This article originally appeared on heartland.org.
A recent study by published by the Mercatus Center at George Mason University examines the recent rise of innovative peer-to-peer companies such as Airbnb, Lyft, and Uber, explaining the “sharing economy” and its relationship with consumers and regulators.
Mercatus Center scholars Christopher Koopman, Matthew Mitchell, and Adam Thierer define the sharing economy as “any marketplace that brings together distributed networks of individuals to share or exchange otherwise underutilized goods—for both monetary and non-monetary benefit.”
Examples of companies in the sharing economy include familiar examples like Airbnb, Lyft, or Uber.
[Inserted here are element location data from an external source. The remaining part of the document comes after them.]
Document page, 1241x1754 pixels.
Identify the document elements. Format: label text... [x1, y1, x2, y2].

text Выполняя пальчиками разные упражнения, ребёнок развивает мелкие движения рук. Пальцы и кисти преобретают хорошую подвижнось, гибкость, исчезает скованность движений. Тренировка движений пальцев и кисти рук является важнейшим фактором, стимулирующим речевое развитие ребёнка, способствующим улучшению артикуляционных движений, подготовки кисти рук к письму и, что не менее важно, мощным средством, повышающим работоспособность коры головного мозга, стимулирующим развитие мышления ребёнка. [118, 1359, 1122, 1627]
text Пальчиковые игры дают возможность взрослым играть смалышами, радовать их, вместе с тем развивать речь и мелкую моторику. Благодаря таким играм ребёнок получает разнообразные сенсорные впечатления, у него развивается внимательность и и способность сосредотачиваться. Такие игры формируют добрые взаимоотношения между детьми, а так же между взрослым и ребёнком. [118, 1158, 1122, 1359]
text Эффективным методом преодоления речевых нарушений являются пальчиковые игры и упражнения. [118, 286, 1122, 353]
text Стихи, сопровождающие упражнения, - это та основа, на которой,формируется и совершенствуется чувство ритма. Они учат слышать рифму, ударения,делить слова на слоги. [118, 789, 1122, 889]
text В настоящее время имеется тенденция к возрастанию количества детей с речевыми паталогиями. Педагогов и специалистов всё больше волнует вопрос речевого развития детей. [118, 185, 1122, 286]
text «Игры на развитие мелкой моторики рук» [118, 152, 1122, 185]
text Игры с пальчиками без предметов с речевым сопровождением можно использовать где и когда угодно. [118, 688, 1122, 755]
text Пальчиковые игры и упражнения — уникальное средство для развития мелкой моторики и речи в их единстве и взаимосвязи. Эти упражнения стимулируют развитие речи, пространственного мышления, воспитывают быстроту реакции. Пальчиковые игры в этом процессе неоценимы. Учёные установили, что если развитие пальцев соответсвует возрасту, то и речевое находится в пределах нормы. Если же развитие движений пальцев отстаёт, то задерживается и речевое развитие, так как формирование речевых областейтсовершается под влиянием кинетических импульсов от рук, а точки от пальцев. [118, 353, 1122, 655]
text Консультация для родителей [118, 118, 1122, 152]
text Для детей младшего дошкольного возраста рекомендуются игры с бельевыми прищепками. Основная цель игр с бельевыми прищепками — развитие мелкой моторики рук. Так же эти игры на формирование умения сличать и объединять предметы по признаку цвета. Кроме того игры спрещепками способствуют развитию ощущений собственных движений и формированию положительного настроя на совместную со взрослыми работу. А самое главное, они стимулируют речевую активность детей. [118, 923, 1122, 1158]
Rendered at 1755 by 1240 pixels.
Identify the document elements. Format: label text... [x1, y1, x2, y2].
By “underutilized assets or ‘dead capital’ to be put to more productive use,” the authors explain, the sharing economy improves “consumer welfare by offering new innovations, more choices, more service differentiation, better prices, and higher-quality services.”
Outmoded and Redundant Regulations
However, difficulties encountered by sharing-economy companies include the application of “older regulatory regimes on these new services without much thought about whether they
are still necessary to protect consumer welfare.”
The authors explain how the sharing economy’s nature often renders consumer protection regulations irrelevant or redundant.
“Under the traditional ‘public interest theory’ of regulation, regulation is sought to protect consumers from externalities, inadequate competition, price gouging, asymmetric information, unequal bargaining power, and a host of other perceived ‘market failures,’” they write.
When attempting to craft regulations on this new kind of economic activity, regulators ignore the dynamic nature of market forces, adjusting “behaviors and practices in order to correct imperfections, reduce frictions, and solve the problems of coordination that many others tend to identify as ‘failures.’”
Another method through which technology enables consumer power is the establishment of “reputational feedback mechanisms,” such as product rating and review websites. Citing Uber’s smartphone app as an example, the study explains how consumers’ ability to independently verify the efficiency of their driver’s route allows consumers to avoid being scammed.
For drivers, on the other hand, riders’ identifying information is logged during the transaction, reducing the incentive for theft of cash or property during the ride and increasing the drivers’ safety.
“The sharing economy means we’re using our resources more intensely,” Johnson and Wales University assistant professor Adam C. Smith explained. “We’re using our resources more intensely than we ever have, because we have these transaction cost-reducing technologies, like smartphone apps and so forth. All of that can only come through a decentralized network of people—consumers and producers—coming together.
“You wouldn’t normally think, ‘oh, what am I going to do with my car if I’m not using it,’ or ‘what am I going to do with my apartment or my kitchen… Well, it turns out that, now, we can communicate and transact with one another, allowing us to use those otherwise dormant resources,” he added.
Another method through which the sharing economy empowers consumers, is its self-regulating nature.
“Modern online feedback mechanisms have made it easier for honesty to be enforced through strong reputational incentives,” the authors explain. “Competitive firms are often quicker than regulators to point out the substandard service of their rivals. The result is reasonably well-functioning, self-regulating markets with strong checks on improper behavior.
In the sharing economy, the authors conclude, “bad actors get weeded out fairly quickly through better information, reputational incentives, and aggressive community self-policing.”
New Challenges and Opportunities
According to Smith, the new sharing economy presents both challenges and opportunities.
“We need to think of these new technologies—as with any new technology—as creative destruction and disruptive. That’s both good and bad. It’s good, in the sense that it’s disruptive because it’s more useful—which is a great thing,” he said. “It will be bad for some people, as it will displace certain jobs and certain labor. From a macro perspective, from a long-term perspective, there is no doubt that creative destruction and disruption are necessary functions in a wealth-generating economy.”
Raising regulatory hurdles to slow the rise of the new economy, the study’s authors say, hurts consumers more than it helps.
“The net effect of regulations that limit entry and homogenize price and quality is to insulate incumbent firms from dynamic competition that would otherwise benefit consumers,” the authors write. “In particular, if firms are insulated from competition from new entrants, they can obtain some measure of monopoly or pricing power. This diminishes consumer welfare while enhancing producer profit.”
Smith agreed with the study’s conclusion, adding “it’s not a matter of ‘should we or should we not regulate,’ it’s that we need to frame the argument correctly and recognize it’s an integral part of the marketplace.
“Regulations need to deal with that accordingly, rather than thinking of this as some kind of abnormal aspect of the marketplace that needs to be stomped out,” he said.”
Smith compared the sharing economy’s “creative destruction” to the ecological role played by a forest fire.
“‘Forest fires are bad, we all know forest fires are bad,’ that’s what Smokey the Bear tells us, right? Actually, forest fires are a necessary part of increasing the longevity and health of a forest. Fire pares back overgrowth; it’s how the forest naturally regulates itself.”